## WRITTEN TASK
State how many lines of the records below contain the word "shown", treating uppercase and lowercase letters as distinct. Reply with the number alone.

## MATERIAL PROVIDED
----------------

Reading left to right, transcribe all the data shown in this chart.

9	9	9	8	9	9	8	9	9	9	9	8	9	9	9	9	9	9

----------------

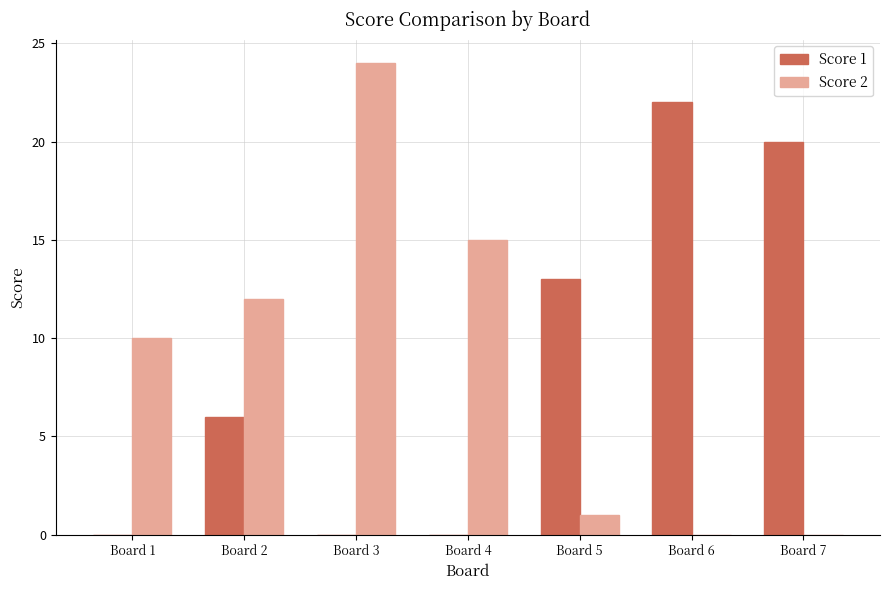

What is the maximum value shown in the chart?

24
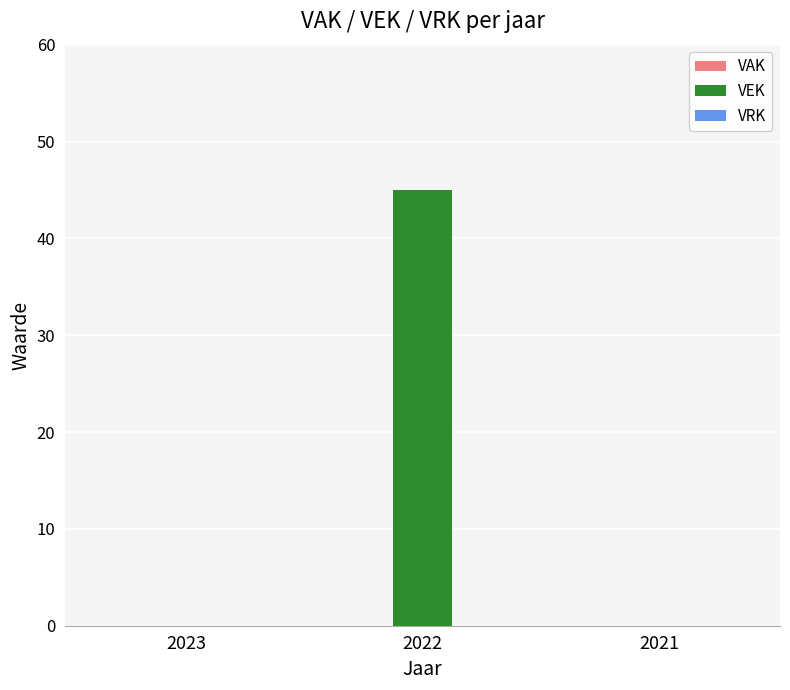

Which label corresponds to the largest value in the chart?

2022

----------------

## FINAL ANSWER
2